Two stories came across my inbox in the last couple of days – the first, a piece outlining DEFRA’s consultation on local air quality management in England (see https://consult.defra.gov.uk/communications/https-consult-defra-gov-uk-laqm_review) and the second, a really good piece by Geoff Lean (http://www.telegraph.co.uk/earth/earthcomment/geoffrey-lean/) of The Daily Telegraph.
Firstly, the local air quality management (LAQM) regime has long been recognised as overly bureaucratic and under-performing. DEFRA’s consultation says there is a need to “reinvigorate and refocus local air quality management” towards achieving EU air quality standards, rather than diagnosing poor air quality at a local level. Its preferred option to achieve this would be to repeal of councils’ existing LAQM duties to assess, report on and tackle poor air quality in designated air quality management areas (AQMAs). All 520 AQMAs in England would be scrapped and no new ones would be designated.
So, at a time when air quality is a challenge all cities in the UK appear to be struggling to deal with – largely as a consequence of traffic emissions – why are the few (and weak) regulations in place being considered ‘scrappable’?
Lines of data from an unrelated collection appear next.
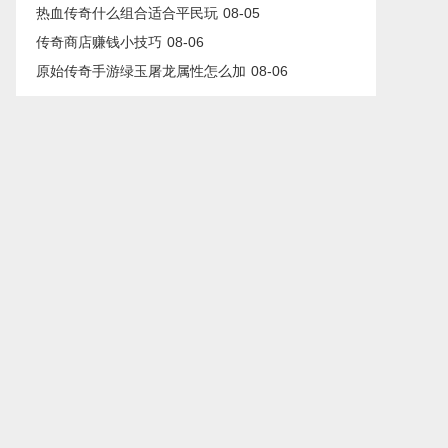
热血传奇什么组合适合平民玩
08-05
传奇商店赚钱小技巧
08-06
原始传奇手游绿玉屠龙属性怎么加
08-06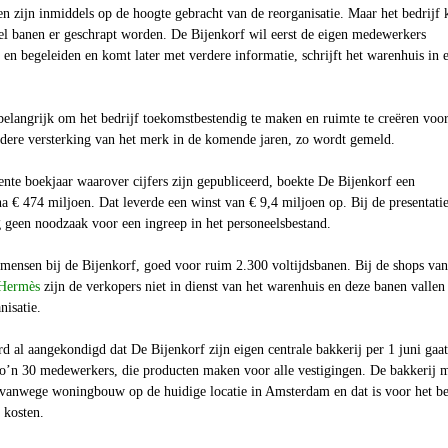
 zijn inmiddels op de hoogte gebracht van de reorganisatie. Maar het bedrijf 
el banen er geschrapt worden. De Bijenkorf wil eerst de eigen medewerkers
en begeleiden en komt later met verdere informatie, schrijft het warenhuis in 
belangrijk om het bedrijf toekomstbestendig te maken en ruimte te creëren voo
rdere versterking van het merk in de komende jaren, zo wordt gemeld.
ente boekjaar waarover cijfers zijn gepubliceerd, boekte De Bijenkorf een
 € 474 miljoen. Dat leverde een winst van € 9,4 miljoen op. Bij de presentati
g geen noodzaak voor een ingreep in het personeelsbestand.
mensen bij de Bijenkorf, goed voor ruim 2.300 voltijdsbanen. Bij de shops van
Hermès
zijn de verkopers niet in dienst van het warenhuis en deze banen vallen
nisatie.
 al aangekondigd dat De Bijenkorf zijn eigen centrale bakkerij per 1 juni gaat
zo’n 30 medewerkers, die producten maken voor alle vestigingen. De bakkerij 
anwege woningbouw op de huidige locatie in Amsterdam en dat is voor het be
 kosten.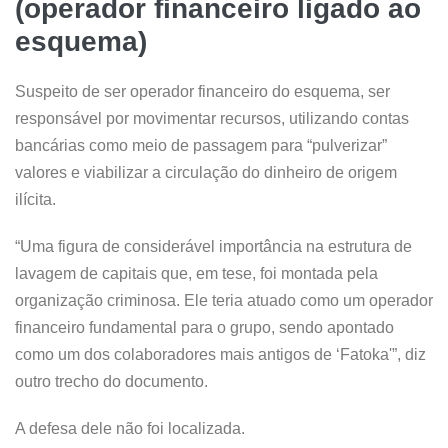
(operador financeiro ligado ao
esquema)
Suspeito de ser operador financeiro do esquema, ser
responsável por movimentar recursos, utilizando contas
bancárias como meio de passagem para “pulverizar”
valores e viabilizar a circulação do dinheiro de origem
ilícita.
“Uma figura de considerável importância na estrutura de
lavagem de capitais que, em tese, foi montada pela
organização criminosa. Ele teria atuado como um operador
financeiro fundamental para o grupo, sendo apontado
como um dos colaboradores mais antigos de ‘Fatoka'”, diz
outro trecho do documento.
A defesa dele não foi localizada.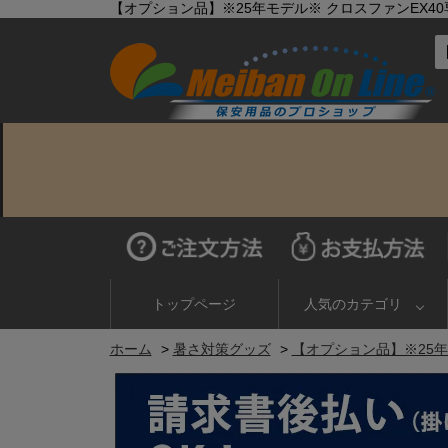
【オプション品】※25年モデル※ クロスファンEX40専
トップページ
人気のカテゴリ
ホーム
>
暑さ対策グッズ
>
【オプション品】※25年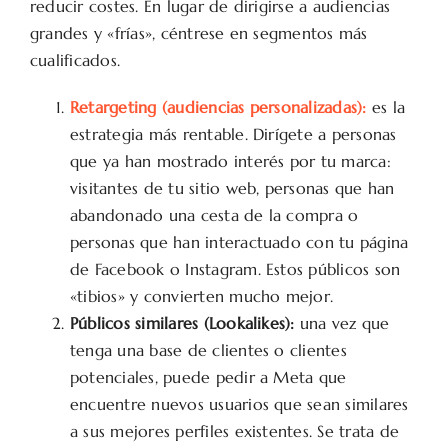
reducir costes. En lugar de dirigirse a audiencias
grandes y «frías», céntrese en segmentos más
cualificados.
Retargeting (audiencias personalizadas):
es la
estrategia más rentable. Dirígete a personas
que ya han mostrado interés por tu marca:
visitantes de tu sitio web, personas que han
abandonado una cesta de la compra o
personas que han interactuado con tu página
de Facebook o Instagram. Estos públicos son
«tibios» y convierten mucho mejor.
Públicos similares (Lookalikes):
una vez que
tenga una base de clientes o clientes
potenciales, puede pedir a Meta que
encuentre nuevos usuarios que sean similares
a sus mejores perfiles existentes. Se trata de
What’s driving this question? Is it the view that regulation is bad, unnecessary and ineffective or is it driven by Whitehall’s desire to reduce costs on the public purse? DEFRA’s consultation impact assessment includes up to £48.5m in savings over 10 years from reduced monitoring by council. The department notes that there would probably be “less scrutiny… on local hotspots”.
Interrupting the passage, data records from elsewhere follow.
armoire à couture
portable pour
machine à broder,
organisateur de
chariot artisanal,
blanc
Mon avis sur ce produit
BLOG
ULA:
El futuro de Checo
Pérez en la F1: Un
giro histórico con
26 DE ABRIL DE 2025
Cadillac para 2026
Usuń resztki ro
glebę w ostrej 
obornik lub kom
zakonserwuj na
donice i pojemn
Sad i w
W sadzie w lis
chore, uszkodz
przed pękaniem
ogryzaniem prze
At a time when awareness of local hotspots is high amongst effected communities, removing the need to monitor air quality would undermine a local authority’s ability to act upon it. Given the extent to which EU air quality objectives are being breached, this is madness.
A well considered piece in The Daily Telegraph (http://www.telegraph.co.uk/motoring/green-motoring/10190942/Why-is-killer-diesel-still-poisoning-our-air.html) states: “Last year the World Health Organisation officially designated diesel fumes as a cause of cancer alongside asbestos and plutonium. And the most deadly particulates are largely made of black carbon, which is emerging as one of the most important causes of global warming. So the saving in carbon dioxide emissions is almost certainly outweighed. Instead of combating climate change, the dash to diesel is likely to be making it worse.”
So, at a time when Government policies have created an increase in diesel engines and air quality isn’t getting better, is it right to reduce the ‘burden’ of monitoring and acting upon air pollution?
More cynically, why are DEFRA consulting now, through the summer period when response rates are notoriously low and the visibility of this consultation is low. I would urge those of you reading this blog to ensure you respond to the consultation.